La psychiatrie peut donc être exercée dans la rue. C’est fort de ce postulat que Vincent Girard se lance dans cette activité les deux tiers de son temps tout en ayant une réflexion politique autour du fait urbain, de la concentration des individus, de l’individualisme forcené qui règne dans notre société. «Il y a 5000personnes itinérantes à Marseille, entre 400 et 500 qui n’utilisent pas les lieux d’accueil. De 10 à 15% de ces personnes en grande précarité ont des troubles mentaux, schizophréniques ou autres, 50% souffrent d’addictions, 50% de troubles dépressifs. Et beaucoup ont des problèmes physiques qui s’ajoutent.» Le Dr Girard a choisi de travailler sur le lien de confiance, sur l’estime de soi et dans une mission de soutien de l’autre. Trois ou quatre fois par semaine, il marche ainsi dans la rue, offre une cigarette, des chaussettes parfois, parle et propose une hospitalisation aux personnes gravement atteintes sur le plan psychiatrique. Celles qui délirent ou souffrent de graves troubles du comportement. «Je m’occupe de gens qui sont en fait très vulnérables, qui se font exploiter, frapper, violer parfois, qui n’ont plus de repères.»

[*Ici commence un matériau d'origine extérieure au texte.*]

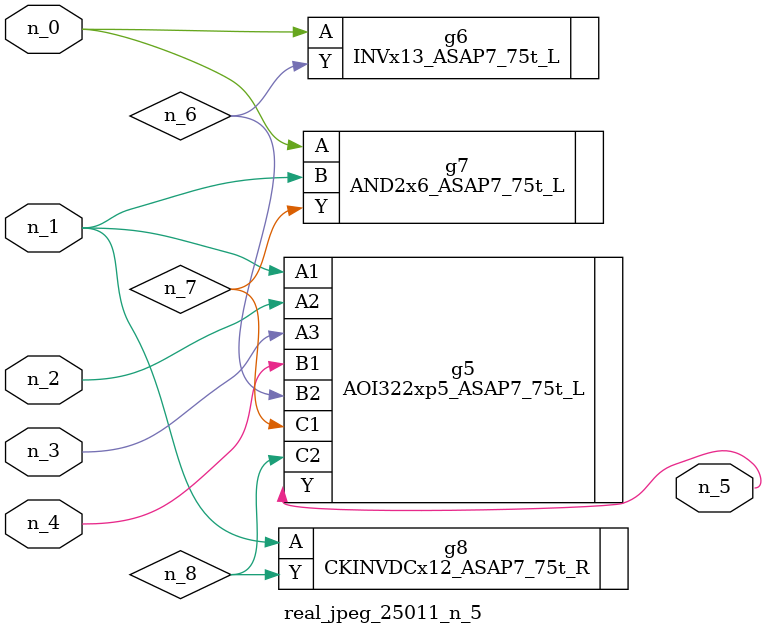
<source format=v>
module real_jpeg_25011_n_5 (n_4, n_0, n_1, n_2, n_3, n_5);

input n_4;
input n_0;
input n_1;
input n_2;
input n_3;

output n_5;

wire n_8;
wire n_6;
wire n_7;

INVx13_ASAP7_75t_L g6 ( 
.A(n_0),
.Y(n_6)
);

AND2x6_ASAP7_75t_L g7 ( 
.A(n_0),
.B(n_1),
.Y(n_7)
);

AOI322xp5_ASAP7_75t_L g5 ( 
.A1(n_1),
.A2(n_2),
.A3(n_3),
.B1(n_4),
.B2(n_6),
.C1(n_7),
.C2(n_8),
.Y(n_5)
);

CKINVDCx12_ASAP7_75t_R g8 ( 
.A(n_1),
.Y(n_8)
);


endmodule
</source>
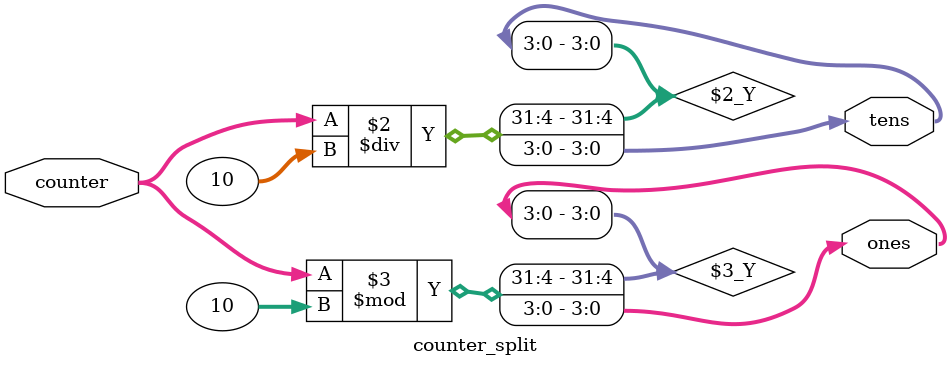
<source format=v>
module counter_split(
    input [4:0] counter,     // 5-bit counter input (0-31)
    output reg [3:0] tens,   // tens digit (0-3)
    output reg [3:0] ones    // ones digit (0-9)
);

    always @(*) begin
        tens = counter / 10;  // Integer division for tens
        ones = counter % 10;  // Modulo for ones
    end

endmodule
</source>
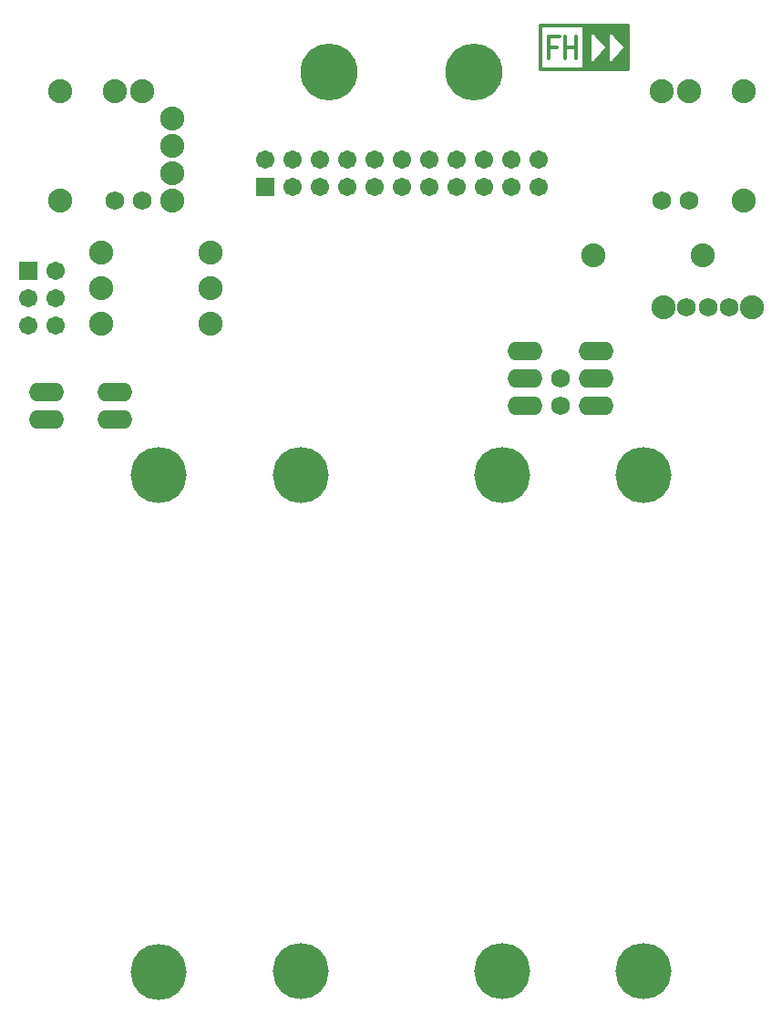
<source format=gts>
%FSAX44Y44*%
%MOMM*%
G71*
G01*
G75*
G04 Layer_Color=8388736*
%ADD10C,1.0160*%
%ADD11C,0.2540*%
%ADD12C,0.5080*%
%ADD13R,9.1440X5.0800*%
%ADD14O,3.0480X1.5240*%
%ADD15C,1.5240*%
%ADD16C,2.0320*%
%ADD17C,5.0038*%
%ADD18C,1.5000*%
%ADD19R,1.5000X1.5000*%
%ADD20R,1.5000X1.5000*%
%ADD21C,0.8128*%
%ADD22C,5.0800*%
%ADD23C,1.6256*%
%ADD24C,1.4732*%
%ADD25R,1.5400X3.1400*%
%ADD26R,1.3000X1.3000*%
%ADD27R,1.3000X1.3000*%
G04:AMPARAMS|DCode=28|XSize=1.3mm|YSize=1.3mm|CornerRadius=0mm|HoleSize=0mm|Usage=FLASHONLY|Rotation=225.000|XOffset=0mm|YOffset=0mm|HoleType=Round|Shape=Rectangle|*
%AMROTATEDRECTD28*
4,1,4,0.0000,0.9192,0.9192,0.0000,0.0000,-0.9192,-0.9192,0.0000,0.0000,0.9192,0.0*
%
%ADD28ROTATEDRECTD28*%

%ADD29P,1.8385X4X270.0*%
G04:AMPARAMS|DCode=30|XSize=0.55mm|YSize=1.45mm|CornerRadius=0mm|HoleSize=0mm|Usage=FLASHONLY|Rotation=135.000|XOffset=0mm|YOffset=0mm|HoleType=Round|Shape=Round|*
%AMOVALD30*
21,1,0.9000,0.5500,0.0000,0.0000,225.0*
1,1,0.5500,0.3182,0.3182*
1,1,0.5500,-0.3182,-0.3182*
%
%ADD30OVALD30*%

G04:AMPARAMS|DCode=31|XSize=0.55mm|YSize=1.45mm|CornerRadius=0mm|HoleSize=0mm|Usage=FLASHONLY|Rotation=45.000|XOffset=0mm|YOffset=0mm|HoleType=Round|Shape=Round|*
%AMOVALD31*
21,1,0.9000,0.5500,0.0000,0.0000,135.0*
1,1,0.5500,0.3182,-0.3182*
1,1,0.5500,-0.3182,0.3182*
%
%ADD31OVALD31*%

%ADD32R,1.4000X0.4000*%
%ADD33R,1.9000X2.3000*%
%ADD34R,1.9000X1.8000*%
%ADD35R,1.6000X0.3000*%
%ADD36R,14.4780X21.5900*%
%ADD37R,3.3020X3.0480*%
%ADD38C,0.3048*%
%ADD39O,3.2512X1.7272*%
%ADD40C,1.7272*%
%ADD41C,2.2352*%
%ADD42C,5.2070*%
%ADD43C,1.7032*%
%ADD44R,1.7032X1.7032*%
%ADD45R,1.7032X1.7032*%
%ADD46C,1.0160*%
%ADD47C,5.2832*%
D38*
X01087628Y01657350D02*
X01090676Y01661414D01*
X01081786Y01657350D02*
X01090676Y01661414D01*
X01081786Y01657350D02*
X01092708Y01667256D01*
X01089660Y01674368D02*
X01092708Y01667256D01*
X01087628Y01677416D02*
X01089660Y01674368D01*
X01087628Y01677416D02*
X01089660Y01678432D01*
X01084580Y01680464D02*
X01089660Y01678432D01*
X01084580Y01680464D02*
X01090676Y01682242D01*
X01079754Y01683258D02*
X01090676Y01682242D01*
X01079754Y01683258D02*
X01091692Y01670304D01*
X01078738Y01656334D02*
X01091692Y01670304D01*
X01076706Y01655318D02*
X01078738Y01656334D01*
X01072642Y01659382D02*
X01076706Y01655318D01*
X01069594Y01657350D02*
X01072642Y01659382D01*
X01069594Y01657350D02*
X01072642Y01665478D01*
X01064768Y01655318D02*
X01072642Y01665478D01*
X01067816Y01683258D02*
X01068578Y01680464D01*
X01070610Y01682242D01*
X01072642Y01676400D01*
X01061720Y01684274D02*
X01072642Y01676400D01*
X01061720Y01684274D02*
X01074674Y01670304D01*
X01061720Y01656334D02*
X01074674Y01670304D01*
X01090676Y01682242D02*
Y01684274D01*
Y01661414D02*
Y01682242D01*
Y01656334D02*
Y01661414D01*
X01078738Y01656334D02*
X01090676D01*
X01061720D02*
X01078738D01*
X01057656D02*
X01061720D01*
X01057656Y01653286D02*
Y01656334D01*
Y01653286D02*
X01092708D01*
Y01656334D01*
X01078738D02*
X01092708D01*
X01074674D02*
X01078738D01*
X01074674D02*
Y01670304D01*
Y01687322D01*
X01093724D01*
Y01684274D02*
Y01687322D01*
X01090676Y01684274D02*
X01093724D01*
X01061720D02*
X01090676D01*
X01057656D02*
X01061720D01*
X01057656Y01653286D02*
Y01684274D01*
X01056640Y01686306D02*
X01071626D01*
X01056640Y01650238D02*
Y01686306D01*
Y01650238D02*
X01073658D01*
Y01688338D01*
X01054608D02*
X01073658D01*
X01054608Y01650238D02*
Y01688338D01*
X01012576Y01650238D02*
X01054608D01*
X01056640D01*
X01073658D02*
X01093724D01*
Y01684274D01*
Y01690370D01*
X01052576D02*
X01093724D01*
X01052576Y01651254D02*
Y01690370D01*
X01012576Y01650238D02*
Y01690370D01*
X01052576D01*
X01045076Y01660398D02*
Y01670304D01*
Y01680464D01*
X01035076Y01670304D02*
X01045076D01*
X01035076Y01660398D02*
Y01670304D01*
Y01680464D01*
X01022576Y01670304D02*
X01027576D01*
X01020076Y01680464D02*
X01030076D01*
X01020076Y01660398D02*
Y01680464D01*
D39*
X01063498Y01362710D02*
D03*
Y01388110D02*
D03*
Y01337310D02*
D03*
X00997458Y01362710D02*
D03*
Y01388110D02*
D03*
Y01337310D02*
D03*
X00552958Y01350010D02*
D03*
Y01324610D02*
D03*
X00616458Y01350010D02*
D03*
Y01324610D02*
D03*
D40*
X01030478Y01362710D02*
D03*
Y01337310D02*
D03*
X01149858Y01527810D02*
D03*
X01124458D02*
D03*
X00616458D02*
D03*
X00641858D02*
D03*
X01167638Y01428750D02*
D03*
X01187638D02*
D03*
X01147638D02*
D03*
D41*
X00705358Y01413510D02*
D03*
X00603758D02*
D03*
X01060958Y01477010D02*
D03*
X01162558D02*
D03*
X00565658Y01527810D02*
D03*
Y01629410D02*
D03*
X00641858D02*
D03*
X00616458D02*
D03*
X01124458D02*
D03*
X01149858D02*
D03*
X01200658Y01527810D02*
D03*
Y01629410D02*
D03*
X00705358Y01446530D02*
D03*
X00603758D02*
D03*
Y01479550D02*
D03*
X00705358D02*
D03*
X00669798Y01527810D02*
D03*
Y01578610D02*
D03*
Y01604010D02*
D03*
Y01553210D02*
D03*
X01208638Y01428750D02*
D03*
X01126638D02*
D03*
D42*
X00657352Y00812292D02*
D03*
X01108202Y00812800D02*
D03*
X00789178D02*
D03*
X00976376D02*
D03*
X00657352Y01273175D02*
D03*
X01108202D02*
D03*
X00789178D02*
D03*
X00976376D02*
D03*
D43*
X00561340Y01412240D02*
D03*
X00535940D02*
D03*
X00561340Y01437640D02*
D03*
X00535940D02*
D03*
X00561340Y01463040D02*
D03*
X00756158Y01565910D02*
D03*
X00781558Y01540510D02*
D03*
Y01565910D02*
D03*
X00806958Y01540510D02*
D03*
Y01565910D02*
D03*
X00832358Y01540510D02*
D03*
Y01565910D02*
D03*
X00857758Y01540510D02*
D03*
Y01565910D02*
D03*
X00883158Y01540510D02*
D03*
Y01565910D02*
D03*
X00908558Y01540510D02*
D03*
Y01565910D02*
D03*
X00933958Y01540510D02*
D03*
Y01565910D02*
D03*
X00959358Y01540510D02*
D03*
Y01565910D02*
D03*
X00984758Y01540510D02*
D03*
Y01565910D02*
D03*
X01010158Y01540510D02*
D03*
Y01565910D02*
D03*
D44*
X00535940Y01463040D02*
D03*
D45*
X00756158Y01540510D02*
D03*
D46*
X00803275Y01634617D02*
D03*
X00798068Y01647190D02*
D03*
X00803275Y01659763D02*
D03*
X00815848Y01664970D02*
D03*
X00828421Y01659763D02*
D03*
X00833628Y01647190D02*
D03*
X00828421Y01634617D02*
D03*
X00815848Y01629410D02*
D03*
X00950468D02*
D03*
X00963041Y01634617D02*
D03*
X00968248Y01647190D02*
D03*
X00963041Y01659763D02*
D03*
X00950468Y01664970D02*
D03*
X00937895Y01659763D02*
D03*
X00932688Y01647190D02*
D03*
X00937895Y01634617D02*
D03*
D47*
X00815848Y01647190D02*
D03*
X00950468D02*
D03*
M02*

</source>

Vincent Girard s’est occupé cette année de l’hospitalisation de dix personnes. Par exemple, Marguerite, violée régulièrement par les hommes du quartier où elle a trouvé refuge après la mort de son mari. Aucune structure n’a voulu l’accueillir depuis son arrivée dans la rue. Ses troubles cognitifs et son alcoolisme font peur, mais, depuis qu’elle est à l’hôpital, elle a recouvré le sourire et une certaine dignité.

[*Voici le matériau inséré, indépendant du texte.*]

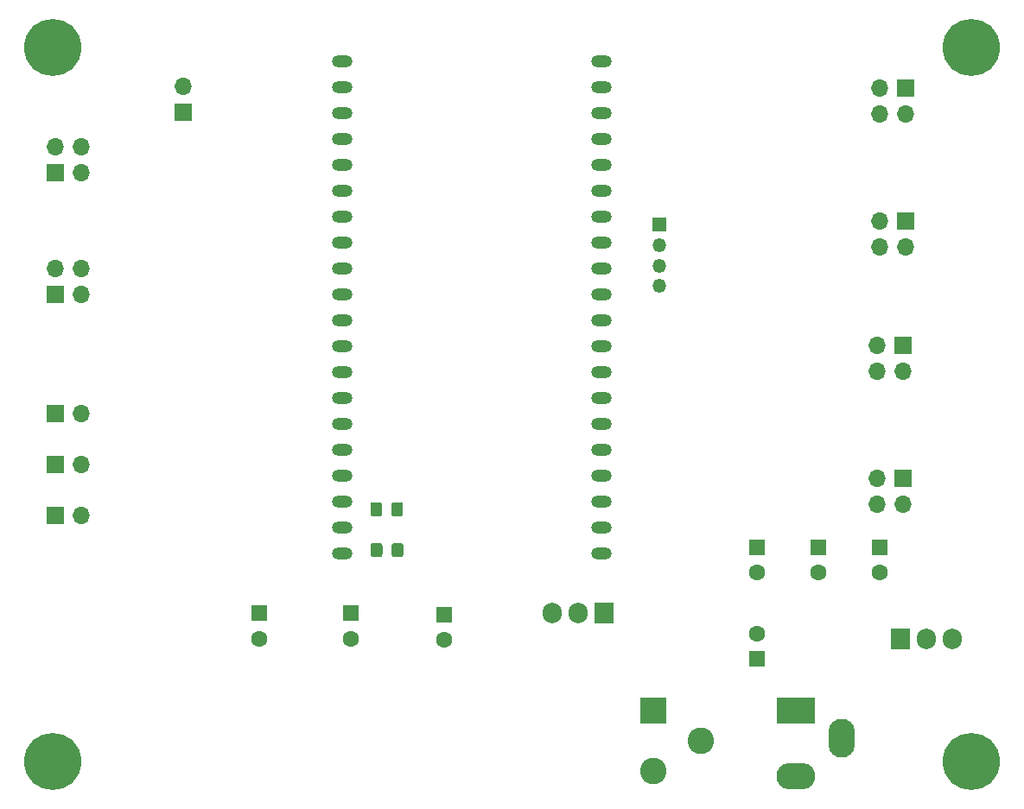
<source format=gbs>
G04 #@! TF.GenerationSoftware,KiCad,Pcbnew,5.1.10*
G04 #@! TF.CreationDate,2022-01-16T13:43:41+02:00*
G04 #@! TF.ProjectId,horse_feeder,686f7273-655f-4666-9565-6465722e6b69,rev?*
G04 #@! TF.SameCoordinates,Original*
G04 #@! TF.FileFunction,Soldermask,Bot*
G04 #@! TF.FilePolarity,Negative*
%FSLAX46Y46*%
G04 Gerber Fmt 4.6, Leading zero omitted, Abs format (unit mm)*
G04 Created by KiCad (PCBNEW 5.1.10) date 2022-01-16 13:43:41*
%MOMM*%
%LPD*%
G01*
G04 APERTURE LIST*
%ADD10C,5.600000*%
%ADD11C,2.600000*%
%ADD12R,2.600000X2.600000*%
%ADD13R,3.800000X2.600000*%
%ADD14O,3.800000X2.600000*%
%ADD15O,2.600000X3.800000*%
%ADD16R,1.600000X1.600000*%
%ADD17C,1.600000*%
%ADD18R,1.350000X1.350000*%
%ADD19O,1.350000X1.350000*%
%ADD20O,1.700000X1.700000*%
%ADD21R,1.700000X1.700000*%
%ADD22O,1.905000X2.000000*%
%ADD23R,1.905000X2.000000*%
%ADD24O,2.000000X1.200000*%
G04 APERTURE END LIST*
D10*
X115000000Y-45000000D03*
X25000000Y-45000000D03*
X25000000Y-115000000D03*
X115000000Y-115000000D03*
D11*
X88500000Y-113000000D03*
X83800000Y-116000000D03*
D12*
X83800000Y-110000000D03*
D13*
X97800000Y-110000000D03*
D14*
X97800000Y-116500000D03*
D15*
X102300000Y-112750000D03*
D16*
X94000000Y-105000000D03*
D17*
X94000000Y-102500000D03*
D16*
X100000000Y-94000000D03*
D17*
X100000000Y-96500000D03*
D16*
X106000000Y-94000000D03*
D17*
X106000000Y-96500000D03*
X94000000Y-96500000D03*
D16*
X94000000Y-94000000D03*
D17*
X63300000Y-103100000D03*
D16*
X63300000Y-100600000D03*
X54200000Y-100500000D03*
D17*
X54200000Y-103000000D03*
X45200000Y-103000000D03*
D16*
X45200000Y-100500000D03*
G36*
G01*
X56100000Y-90750001D02*
X56100000Y-89849999D01*
G75*
G02*
X56349999Y-89600000I249999J0D01*
G01*
X57000001Y-89600000D01*
G75*
G02*
X57250000Y-89849999I0J-249999D01*
G01*
X57250000Y-90750001D01*
G75*
G02*
X57000001Y-91000000I-249999J0D01*
G01*
X56349999Y-91000000D01*
G75*
G02*
X56100000Y-90750001I0J249999D01*
G01*
G37*
G36*
G01*
X58150000Y-90750001D02*
X58150000Y-89849999D01*
G75*
G02*
X58399999Y-89600000I249999J0D01*
G01*
X59050001Y-89600000D01*
G75*
G02*
X59300000Y-89849999I0J-249999D01*
G01*
X59300000Y-90750001D01*
G75*
G02*
X59050001Y-91000000I-249999J0D01*
G01*
X58399999Y-91000000D01*
G75*
G02*
X58150000Y-90750001I0J249999D01*
G01*
G37*
G36*
G01*
X58175000Y-94750001D02*
X58175000Y-93849999D01*
G75*
G02*
X58424999Y-93600000I249999J0D01*
G01*
X59075001Y-93600000D01*
G75*
G02*
X59325000Y-93849999I0J-249999D01*
G01*
X59325000Y-94750001D01*
G75*
G02*
X59075001Y-95000000I-249999J0D01*
G01*
X58424999Y-95000000D01*
G75*
G02*
X58175000Y-94750001I0J249999D01*
G01*
G37*
G36*
G01*
X56125000Y-94750001D02*
X56125000Y-93849999D01*
G75*
G02*
X56374999Y-93600000I249999J0D01*
G01*
X57025001Y-93600000D01*
G75*
G02*
X57275000Y-93849999I0J-249999D01*
G01*
X57275000Y-94750001D01*
G75*
G02*
X57025001Y-95000000I-249999J0D01*
G01*
X56374999Y-95000000D01*
G75*
G02*
X56125000Y-94750001I0J249999D01*
G01*
G37*
D18*
X84400000Y-62400000D03*
D19*
X84400000Y-64400000D03*
X84400000Y-66400000D03*
X84400000Y-68400000D03*
D20*
X106035000Y-51540000D03*
X106035000Y-49000000D03*
X108575000Y-51540000D03*
D21*
X108575000Y-49000000D03*
D20*
X27790000Y-66710000D03*
X27790000Y-69250000D03*
X25250000Y-66710000D03*
D21*
X25250000Y-69250000D03*
D20*
X105785000Y-76790000D03*
X105785000Y-74250000D03*
X108325000Y-76790000D03*
D21*
X108325000Y-74250000D03*
X108325000Y-87250000D03*
D20*
X108325000Y-89790000D03*
X105785000Y-87250000D03*
X105785000Y-89790000D03*
D21*
X108575000Y-62000000D03*
D20*
X108575000Y-64540000D03*
X106035000Y-62000000D03*
X106035000Y-64540000D03*
D21*
X25250000Y-57250000D03*
D20*
X25250000Y-54710000D03*
X27790000Y-57250000D03*
X27790000Y-54710000D03*
X37800000Y-48860000D03*
D21*
X37800000Y-51400000D03*
X25250000Y-90900000D03*
D20*
X27790000Y-90900000D03*
X27790000Y-85900000D03*
D21*
X25250000Y-85900000D03*
X25250000Y-80900000D03*
D20*
X27790000Y-80900000D03*
D22*
X113080000Y-103000000D03*
X110540000Y-103000000D03*
D23*
X108000000Y-103000000D03*
X79000000Y-100500000D03*
D22*
X76460000Y-100500000D03*
X73920000Y-100500000D03*
D24*
X78700000Y-46390000D03*
X53300000Y-46390000D03*
X78700000Y-48930000D03*
X53300000Y-48930000D03*
X78700000Y-51470000D03*
X53300000Y-51470000D03*
X78700000Y-54010000D03*
X53300000Y-54010000D03*
X78700000Y-56550000D03*
X53300000Y-56550000D03*
X78700000Y-59090000D03*
X53300000Y-59090000D03*
X78700000Y-61630000D03*
X53300000Y-61630000D03*
X78700000Y-64170000D03*
X53300000Y-64170000D03*
X78700000Y-66710000D03*
X53300000Y-66710000D03*
X78700000Y-69250000D03*
X53300000Y-69250000D03*
X78700000Y-71790000D03*
X53300000Y-71790000D03*
X78700000Y-74330000D03*
X53300000Y-74330000D03*
X78700000Y-76870000D03*
X53300000Y-76870000D03*
X78700000Y-79410000D03*
X53300000Y-79410000D03*
X78700000Y-81950000D03*
X53300000Y-81950000D03*
X78700000Y-84490000D03*
X53300000Y-84490000D03*
X78700000Y-87030000D03*
X53300000Y-87030000D03*
X78700000Y-89570000D03*
X53300000Y-89570000D03*
X78700000Y-92110000D03*
X53300000Y-92110000D03*
X78700000Y-94650000D03*
X53300000Y-94650000D03*
M02*

</source>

Monsieur M., lui, vit à la Plaine, un quartier du centre-ville de Marseille. Le Dr Girard le suit depuis un an et demi. «On ne sait plus évaluer son âge. Il était plein de poux. C’était extrêmement difficile de s’approcher de lui tant il puait. Il ne parlait pas. Au bout de sixmois, il a accepté de prendre une douche dans le service Naudin à la Timone.» Un jour, après que ce lien de confiance eut été établi, il a pu accepter une hospitalisation.
François n’a pas eu cette chance. Malgré une dépression grave, alors qu’il est suivi pour schizophrénie dans un autre pays de l’Union européenne, la psychiatre des urgences lui propose une consultation par semaine.
Une carence majeure en logements.
Il retournera dans son parking toujours en souffrance. «Ces histoires révèlent l’absence de places dans les services de psychiatrie et il y a peu d’équipes de proximité qui prennent en charge les personnes, à leur domicile par exemple. Elles montrent aussi la carence majeure en logements alternatifs pour les personnes en phase de rétablissement. Selon les chiffres de la Ddass, de 20 à 30% de personnes restent plus de huitmois à l’hôpital parce qu’il n’y a pas de relais. Il serait juste de réorganiser le système de soins et de travailler le problème du logement en fonction des besoins des personnes. Toujours aux confins du social et du sanitaire, il existe un problème récurrent de lignes budgétaires.» Vincent Girard a lancé un projet autour de la création d’une équipe de professionnels de rue, avec un financement Drass, Sros et ARH* pour la fin 2006. Il devrait devenir prochainement l’assistant du Pr Naudin à la Timone. Mais, en attendant, il est parti en mission au Congo, pour un suivi psychiatrique en brousse.
* Direction régionale des affaires sanitaires et sociales, Schéma régional d’organisation sanitaire, Agence régionale de l’hospitalisation.